| WHAT THE EXERCISE ASKS |
Retrieve all lines below that have the string "желудка".

| INFORMATION SHOWN |
- Opening Delimiter -

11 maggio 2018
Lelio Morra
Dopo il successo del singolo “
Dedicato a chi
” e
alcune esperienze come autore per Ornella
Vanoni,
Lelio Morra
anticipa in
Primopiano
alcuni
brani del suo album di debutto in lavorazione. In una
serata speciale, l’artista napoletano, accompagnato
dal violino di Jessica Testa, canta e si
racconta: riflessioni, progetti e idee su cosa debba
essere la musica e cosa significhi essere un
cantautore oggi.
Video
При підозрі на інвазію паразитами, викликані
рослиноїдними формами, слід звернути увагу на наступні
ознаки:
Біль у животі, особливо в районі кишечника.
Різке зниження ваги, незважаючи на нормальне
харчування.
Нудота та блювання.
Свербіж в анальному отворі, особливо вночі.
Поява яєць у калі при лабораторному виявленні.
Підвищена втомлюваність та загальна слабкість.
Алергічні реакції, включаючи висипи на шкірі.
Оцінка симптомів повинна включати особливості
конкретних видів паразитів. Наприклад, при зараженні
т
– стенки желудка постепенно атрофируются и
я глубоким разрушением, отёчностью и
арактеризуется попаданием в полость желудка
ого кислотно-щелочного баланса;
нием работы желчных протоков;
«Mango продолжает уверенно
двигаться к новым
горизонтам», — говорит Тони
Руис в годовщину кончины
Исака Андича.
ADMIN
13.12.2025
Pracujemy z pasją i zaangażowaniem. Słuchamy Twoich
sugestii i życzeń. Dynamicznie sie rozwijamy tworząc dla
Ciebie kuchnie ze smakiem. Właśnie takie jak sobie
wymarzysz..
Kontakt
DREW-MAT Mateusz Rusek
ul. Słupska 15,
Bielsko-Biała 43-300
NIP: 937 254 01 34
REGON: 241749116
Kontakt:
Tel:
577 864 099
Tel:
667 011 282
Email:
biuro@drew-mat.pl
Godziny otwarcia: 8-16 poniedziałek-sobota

- Closing Delimiter -

| EXERCISE RESULT |
– стенки желудка постепенно атрофируются и
арактеризуется попаданием в полость желудка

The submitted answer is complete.